Tue. May 14th, 2024

Animal advocates sprung into legal action on Wednesday, unleashing a lawsuit challenging Wisconsin’s recently unveiled wolf management strategy. The legal saga accuses state wildlife officials of fumbling through open meetings laws and sidelining insights from both wolf researchers and supporters. This legal drama sheds light on the heated discourse in Wisconsin, where farmers wrangle over the surging wolf numbers wreaking havoc on livestock, hunters grapple with the perceived menace to deer, and conservationists champion wolf preservation, asserting that the species hasn’t yet found a secure niche in the state.

The Great Lakes Wildlife Alliance, also recognized as Friends of the Wisconsin Wolf and Wildlife, has launched a recent legal crusade in Dane County Circuit Court. Advocating for a diverse coalition that spans hunters, farmers, politicians, business owners, and animal welfare enthusiasts, this organization staunchly supports conservation based on scientific principles.

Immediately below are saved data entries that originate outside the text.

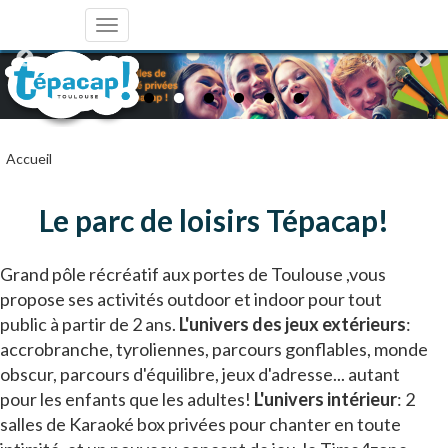
Toggle
navigation
Accueil
Le parc de loisirs Tépacap!
Grand pôle récréatif aux portes de Toulouse ,vous
propose ses activités outdoor et indoor pour tout
public à partir de 2 ans.
L'univers des jeux extérieurs
:
accrobranche, tyroliennes, parcours gonflables, monde
obscur, parcours d'équilibre, jeux d'adresse... autant
pour les enfants que les adultes!
L'univers intérieur
: 2
salles de Karaoké box privées pour chanter en toute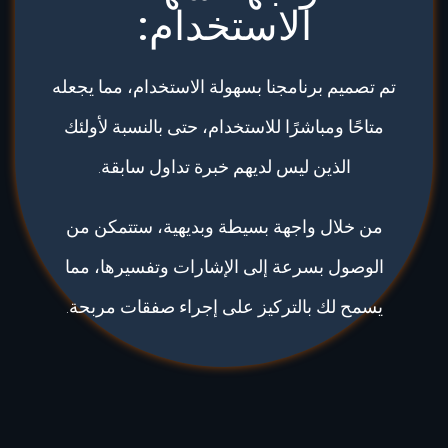
الاستخدام:
تم تصميم برنامجنا بسهولة الاستخدام، مما يجعله
متاحًا ومباشرًا للاستخدام، حتى بالنسبة لأولئك
الذين ليس لديهم خبرة تداول سابقة.
من خلال واجهة بسيطة وبديهية، ستتمكن من
الوصول بسرعة إلى الإشارات وتفسيرها، مما
يسمح لك بالتركيز على إجراء صفقات مربحة.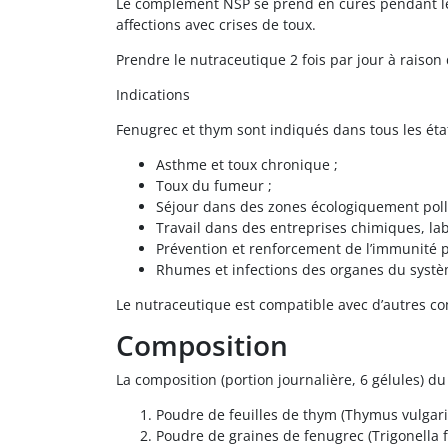
Le complément NSP se prend en cures pendant le p
affections avec crises de toux.
Prendre le nutraceutique 2 fois par jour à raison
Indications
Fenugrec et thym sont indiqués dans tous les ét
Asthme et toux chronique ;
Toux du fumeur ;
Séjour dans des zones écologiquement pollu
Travail dans des entreprises chimiques, lab
Prévention et renforcement de l’immunité p
Rhumes et infections des organes du systèm
Le nutraceutique est compatible avec d’autres c
Composition
La composition (portion journalière, 6 gélules
Poudre de feuilles de thym (Thymus vulgari
Poudre de graines de fenugrec (Trigonella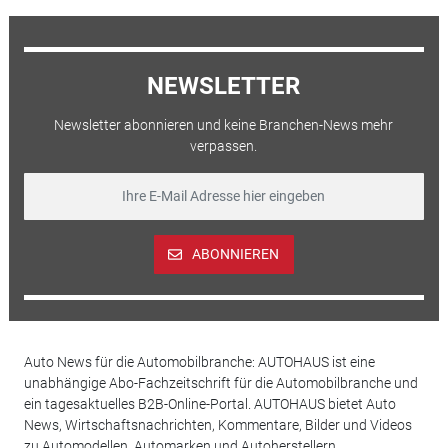
NEWSLETTER
Newsletter abonnieren und keine Branchen-News mehr
verpassen.
ABONNIEREN
Auto News für die Automobilbranche: AUTOHAUS ist eine
unabhängige Abo-Fachzeitschrift für die Automobilbranche und
ein tagesaktuelles B2B-Online-Portal. AUTOHAUS bietet Auto
News, Wirtschaftsnachrichten, Kommentare, Bilder und Videos
zu Automodellen, Automarken und Autoherstellern,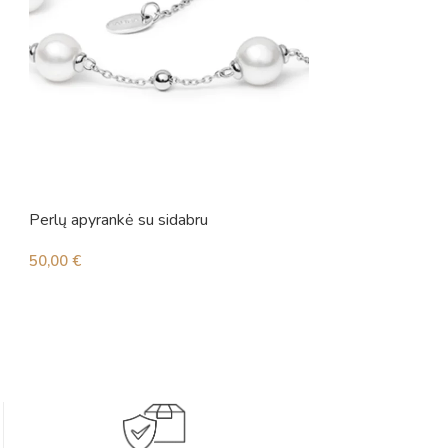
Perlų apyrankė su sidabru
Perlų apyrankė su 
50,00
€
72,00
€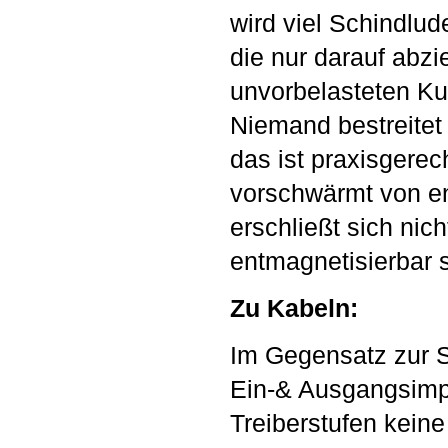
wird viel Schindlu
die nur darauf abzi
unvorbelasteten Ku
Niemand bestreitet 
das ist praxisgere
vorschwärmt von ent
erschließt sich ni
entmagnetisierbar s
Zu Kabeln:
Im Gegensatz zur St
Ein-& Ausgangsimpe
Treiberstufen keine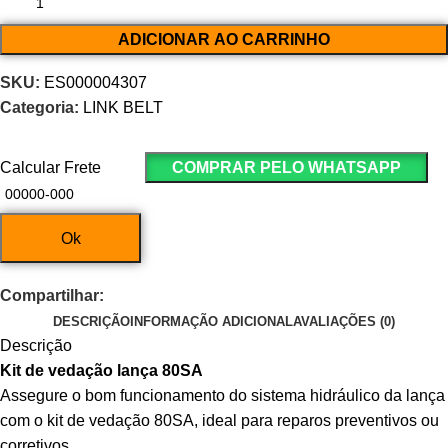
ADICIONAR AO CARRINHO
SKU:
ES000004307
Categoria:
LINK BELT
Calcular Frete
COMPRAR PELO WHATSAPP
Ok
Compartilhar:
DESCRIÇÃO
INFORMAÇÃO ADICIONAL
AVALIAÇÕES (0)
Descrição
Kit de vedação lança 80SA
Assegure o bom funcionamento do sistema hidráulico da lança
com o kit de vedação 80SA, ideal para reparos preventivos ou
corretivos.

Within the legal labyrinth, the lawsuit argues that members of the Department of Natural Resources policy board clandestinely continued seeking input on the wolf management plan from preferred interest groups even after the public commentary period concluded in February.

It’s alleged that board members engaged in discreet conversations orchestrated by the Wisconsin Wildlife Federation, the Wisconsin Association of Sporting Dogs, and Wisconsin Wolf Facts in February, April, and July. The lawsuit contends that members of the Great Lakes Wildlife Alliance were left out of the April and July sessions, with no reference to their inclusion in the February meeting.

The lawsuit contends that even though a quorum of board members was absent from these meetings, sufficient involvement transpired to exert influence over modifications to the wolf management plan. After closed-door discussions in February with organizations advocating for more stringent limits on the wolf population, former department secretary Adam Payne announced revisions, sparking concerns about the breach of open meeting statutes, according to the lawsuit.

The legal filing also claims that DNR officials gave scant regard to scientific studies challenging the accuracy of the department’s wolf population counts and dismissed comments warning that hunting and trapping wolves might not mitigate conflicts with humans. It further asserts a lapse in assessing the perils of overhunting wolves, allowing subjective opinions and unverified anecdotes of wolf aggression against hunters to shape the plan, without citing specific incidents.

On Wednesday afternoon, DNR spokesperson Molly Meister, responding via email, cited the constraints of pending litigation, refraining from commenting on the unfolding legal battle.

Since adopting a wolf management blueprint in 1999, envisioning a capped population of 350 wolves, the latest estimates from DNR reveal a stark contrast, with approximately 1,000 wolves now in the mix. The political landscape shifted in 2012 when Republican legislators sanctioned an annual wolf hunting season, leveraging the 350-wolf threshold to rationalize hefty kill quotas. This move, however, ignited backlash from animal rights activists.

The legal pendulum swung last year when a federal judge reinstated gray wolves on the endangered species list across the lower 48 states. This decree rendered hunting illegal, confining farmers to nonlethal control methods. With the anticipation of wolves being delisted and hunting recommencing, the DNR has been crafting a revised wolf management strategy.

The recent board greenlit a proposal advocating for maintaining the statewide wolf population at around 1,000, abstaining from a rigid numerical cap. Instead, it suggests allowing the population to ebb and flow within defined numerical boundariesβ€”a compromise lauded as flexible by DNR officials. Nevertheless, farmers and hunters castigate the absence of a concrete population ceiling, prompting Republican lawmakers to push for legislation mandating a specific numeric limit in the plan. The stage is set for a contentious clash between wildlife conservation and stakeholders seeking regulatory clarity.